Ci sono due soggetti in questione da ‘biasimare’. I “desquisitores” istituzionali, che hanno il potere/ dovere di difendere la propria nazione e i propri cittadini, e che continuano a cavillare sul criterio dell’emergenza, su commi, codicilli e cianfrusaglie legalitarie in tema di sicurezza, impotenti a prendere qualsiasi decisione e vilmente preoccupati delle reazioni e del giudizio più o meno aggressivo di minoranze eccitate e confuse. Poi, gli “habladores” dell’antagonismo che devono far pace con i loro malfunzionanti cervellini a corrente alternata: queste invasioni, come le colorate e floreali rivoluzioni, sono organizzate e gestite dalle molteplici e infami agenzie amministrate e guidate dai vari Soros e complici prezzolati, perciò sostenerle significa supportare il capitalismo internazionale che la fonte della loro esistenza. Chi è per la globalizzazione è complice del capitale.

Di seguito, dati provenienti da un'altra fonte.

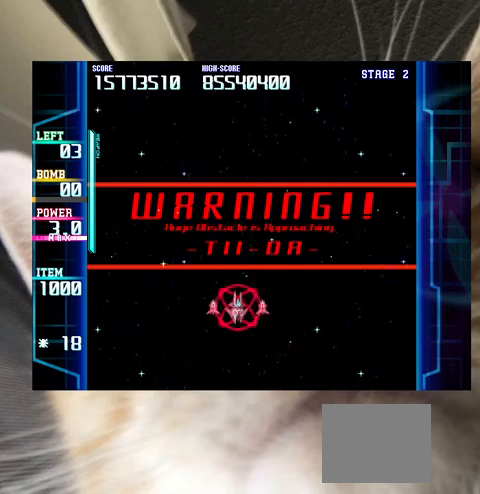
{"keys": ["down", "left"], "events": [[33, "left", "up"], [33, "right", "down"], [67, "up", "up"], [133, "down", "down"], [167, "left", "down"], [167, "right", "up"], [200, "down", "up"], [300, "left", "up"], [300, "up", "down"], [367, "right", "down"], [400, "up", "up"], [433, "down", "down"], [500, "left", "down"], [500, "right", "up"]]}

Per tutti i diversi soggetti in questione, un consiglio. Affrettatevi a trovare questo metaforico sesso degli angeli, perché negli anni ’20 il poeta turco Ziya Gokalp, tanto caro al presidente Erdoğan, ha scritto che “Le moschee, sono le nostre caserme, i minareti le nostre baionette e i fedeli i nostri soldati”, e quindi il pifferaio della mezzaluna è già sveglio e attivo, almeno per chi vuol vederlo e sentire la sua ipnotica e distruttiva melodia.